------ The input

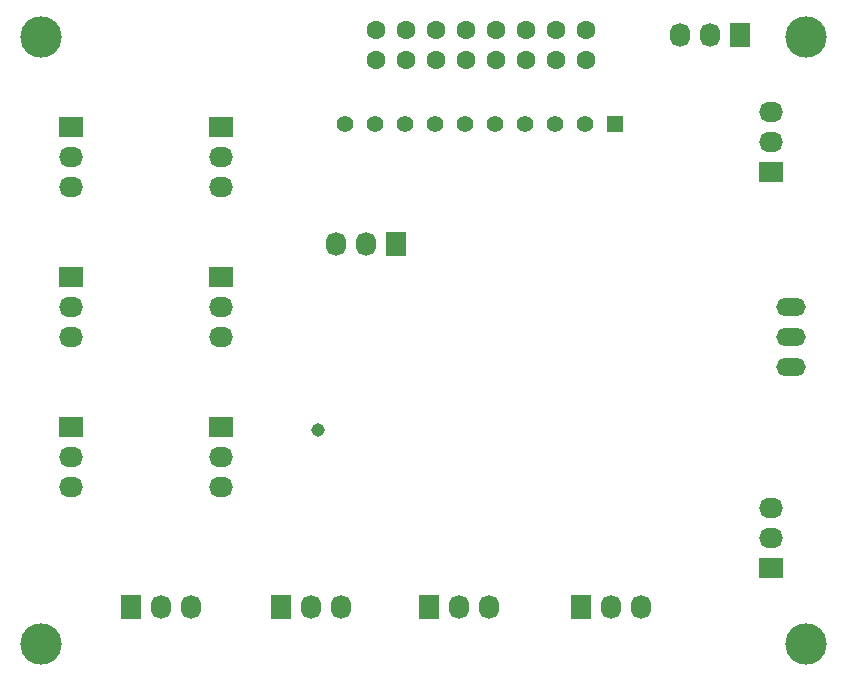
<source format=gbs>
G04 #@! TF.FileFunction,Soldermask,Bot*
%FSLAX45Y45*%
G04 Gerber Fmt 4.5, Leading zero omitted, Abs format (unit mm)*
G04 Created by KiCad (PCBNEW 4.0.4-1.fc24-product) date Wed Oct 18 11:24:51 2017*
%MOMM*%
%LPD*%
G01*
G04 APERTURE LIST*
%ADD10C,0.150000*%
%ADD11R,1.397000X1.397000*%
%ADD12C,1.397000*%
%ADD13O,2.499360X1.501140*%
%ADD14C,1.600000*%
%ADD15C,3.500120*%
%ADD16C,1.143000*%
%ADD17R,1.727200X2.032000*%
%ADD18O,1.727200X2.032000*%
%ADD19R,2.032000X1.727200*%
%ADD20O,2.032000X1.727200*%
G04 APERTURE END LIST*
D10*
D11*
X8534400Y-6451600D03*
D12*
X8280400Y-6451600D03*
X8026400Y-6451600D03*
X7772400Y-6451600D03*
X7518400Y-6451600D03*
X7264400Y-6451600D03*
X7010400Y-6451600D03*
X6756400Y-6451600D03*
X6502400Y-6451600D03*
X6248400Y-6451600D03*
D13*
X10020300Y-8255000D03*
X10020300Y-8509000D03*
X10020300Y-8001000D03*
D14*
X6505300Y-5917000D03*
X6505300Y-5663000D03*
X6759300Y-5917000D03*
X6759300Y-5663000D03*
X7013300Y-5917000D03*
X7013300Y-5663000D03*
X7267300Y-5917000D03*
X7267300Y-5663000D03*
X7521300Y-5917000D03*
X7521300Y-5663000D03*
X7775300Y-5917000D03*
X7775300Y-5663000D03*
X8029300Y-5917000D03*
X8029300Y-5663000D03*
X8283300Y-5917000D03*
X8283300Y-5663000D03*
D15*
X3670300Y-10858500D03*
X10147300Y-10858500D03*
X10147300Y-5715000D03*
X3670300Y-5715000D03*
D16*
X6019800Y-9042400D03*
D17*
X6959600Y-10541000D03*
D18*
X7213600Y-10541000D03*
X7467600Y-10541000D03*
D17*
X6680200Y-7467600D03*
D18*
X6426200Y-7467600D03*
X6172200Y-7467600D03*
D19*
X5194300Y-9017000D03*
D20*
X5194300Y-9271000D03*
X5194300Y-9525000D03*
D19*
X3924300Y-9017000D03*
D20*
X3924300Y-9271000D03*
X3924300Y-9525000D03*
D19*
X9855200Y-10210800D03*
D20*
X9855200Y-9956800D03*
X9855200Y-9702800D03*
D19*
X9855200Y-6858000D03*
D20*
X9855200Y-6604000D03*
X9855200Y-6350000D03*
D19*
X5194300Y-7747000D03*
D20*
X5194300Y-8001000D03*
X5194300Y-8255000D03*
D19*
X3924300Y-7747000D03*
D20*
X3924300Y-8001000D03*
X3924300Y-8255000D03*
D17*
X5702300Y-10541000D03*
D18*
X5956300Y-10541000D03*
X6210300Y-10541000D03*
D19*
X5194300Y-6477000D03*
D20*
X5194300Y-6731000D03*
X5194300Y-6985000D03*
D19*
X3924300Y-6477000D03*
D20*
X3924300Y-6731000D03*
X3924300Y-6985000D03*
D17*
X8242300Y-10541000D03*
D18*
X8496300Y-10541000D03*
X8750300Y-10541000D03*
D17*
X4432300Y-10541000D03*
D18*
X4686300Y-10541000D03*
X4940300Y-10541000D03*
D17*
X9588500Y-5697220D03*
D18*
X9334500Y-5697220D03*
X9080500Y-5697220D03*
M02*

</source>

------------
------ The input

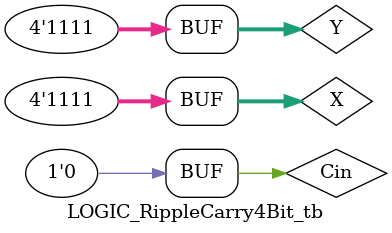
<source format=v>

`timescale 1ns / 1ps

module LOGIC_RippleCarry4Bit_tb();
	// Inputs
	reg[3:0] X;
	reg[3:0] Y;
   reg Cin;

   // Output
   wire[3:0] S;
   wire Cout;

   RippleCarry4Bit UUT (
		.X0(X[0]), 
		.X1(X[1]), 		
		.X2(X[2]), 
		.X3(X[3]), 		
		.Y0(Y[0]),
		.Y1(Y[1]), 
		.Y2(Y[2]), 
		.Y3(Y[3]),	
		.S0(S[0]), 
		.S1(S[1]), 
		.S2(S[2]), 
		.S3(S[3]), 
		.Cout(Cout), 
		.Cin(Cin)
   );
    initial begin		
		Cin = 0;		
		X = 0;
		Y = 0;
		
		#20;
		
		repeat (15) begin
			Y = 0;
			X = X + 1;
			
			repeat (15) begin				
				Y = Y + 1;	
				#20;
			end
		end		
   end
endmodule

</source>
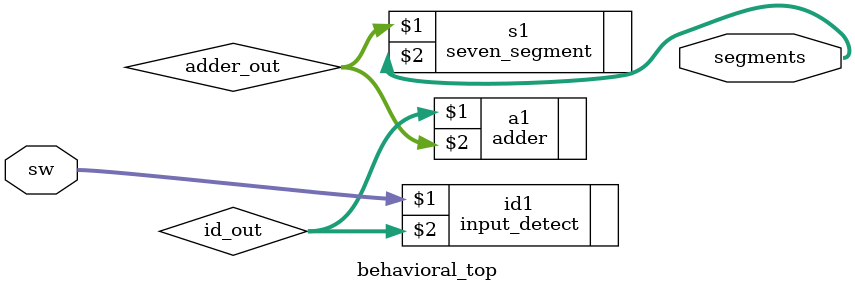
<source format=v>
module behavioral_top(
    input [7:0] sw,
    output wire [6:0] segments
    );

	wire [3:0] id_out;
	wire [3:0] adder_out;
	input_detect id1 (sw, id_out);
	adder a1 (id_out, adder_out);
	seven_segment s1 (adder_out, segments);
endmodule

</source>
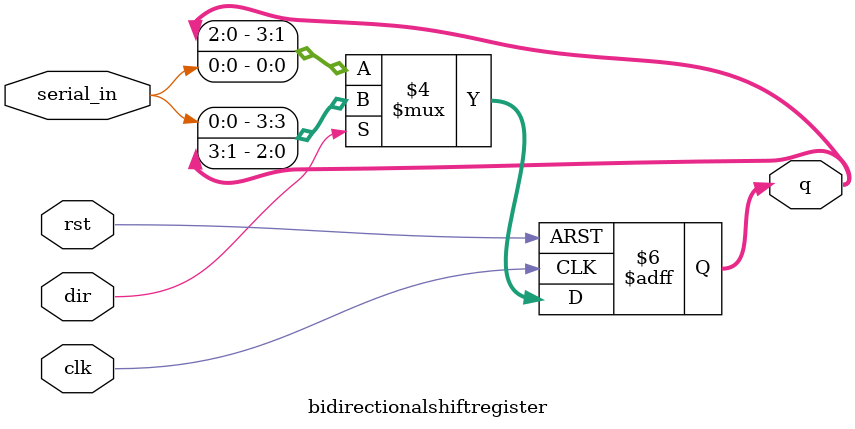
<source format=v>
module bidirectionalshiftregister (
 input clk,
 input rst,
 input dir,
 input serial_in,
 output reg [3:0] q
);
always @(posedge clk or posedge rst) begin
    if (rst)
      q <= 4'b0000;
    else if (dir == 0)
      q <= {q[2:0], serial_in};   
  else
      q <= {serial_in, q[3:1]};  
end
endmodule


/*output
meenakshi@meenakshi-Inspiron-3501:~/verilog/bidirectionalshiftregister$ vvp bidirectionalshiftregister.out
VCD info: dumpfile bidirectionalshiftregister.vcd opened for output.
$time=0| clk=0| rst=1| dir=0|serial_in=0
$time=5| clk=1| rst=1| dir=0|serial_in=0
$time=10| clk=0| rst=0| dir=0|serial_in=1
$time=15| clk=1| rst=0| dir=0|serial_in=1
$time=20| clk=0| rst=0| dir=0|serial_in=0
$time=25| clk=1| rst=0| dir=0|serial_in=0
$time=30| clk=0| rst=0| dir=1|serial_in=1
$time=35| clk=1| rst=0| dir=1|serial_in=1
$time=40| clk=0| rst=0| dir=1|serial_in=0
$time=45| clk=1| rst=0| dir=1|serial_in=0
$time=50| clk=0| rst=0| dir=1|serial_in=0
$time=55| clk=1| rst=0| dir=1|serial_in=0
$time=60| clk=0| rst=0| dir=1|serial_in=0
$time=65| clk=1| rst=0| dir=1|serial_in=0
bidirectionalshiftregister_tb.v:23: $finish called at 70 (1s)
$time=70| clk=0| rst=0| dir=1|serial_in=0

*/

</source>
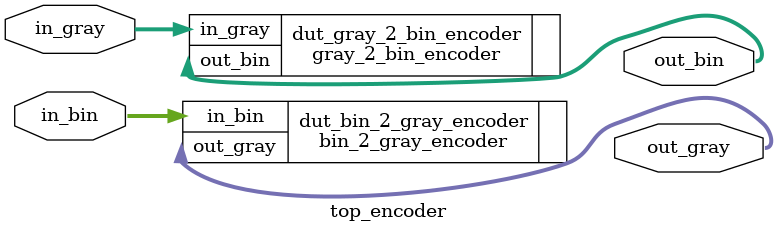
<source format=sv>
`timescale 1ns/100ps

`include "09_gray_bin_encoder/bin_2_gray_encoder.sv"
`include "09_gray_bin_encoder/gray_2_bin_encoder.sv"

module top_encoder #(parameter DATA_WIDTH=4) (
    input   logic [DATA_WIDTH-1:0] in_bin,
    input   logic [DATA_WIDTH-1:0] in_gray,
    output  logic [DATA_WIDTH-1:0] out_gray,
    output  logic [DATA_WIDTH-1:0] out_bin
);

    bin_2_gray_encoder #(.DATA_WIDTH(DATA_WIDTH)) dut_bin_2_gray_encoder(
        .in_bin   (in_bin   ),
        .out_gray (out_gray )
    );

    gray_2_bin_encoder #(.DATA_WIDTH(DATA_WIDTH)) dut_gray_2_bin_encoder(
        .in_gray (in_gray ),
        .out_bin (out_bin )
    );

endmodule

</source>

------------
------ The input

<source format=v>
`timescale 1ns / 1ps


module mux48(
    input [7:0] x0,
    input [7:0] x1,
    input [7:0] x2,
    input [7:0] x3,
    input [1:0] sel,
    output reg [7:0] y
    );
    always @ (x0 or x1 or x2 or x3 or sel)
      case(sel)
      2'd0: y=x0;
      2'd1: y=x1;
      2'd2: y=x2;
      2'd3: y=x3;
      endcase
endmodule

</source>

------------

Written task: The result should be every line of the material that contains the word "include", so copy those lines.

Answer box:
`include "09_gray_bin_encoder/bin_2_gray_encoder.sv"
`include "09_gray_bin_encoder/gray_2_bin_encoder.sv"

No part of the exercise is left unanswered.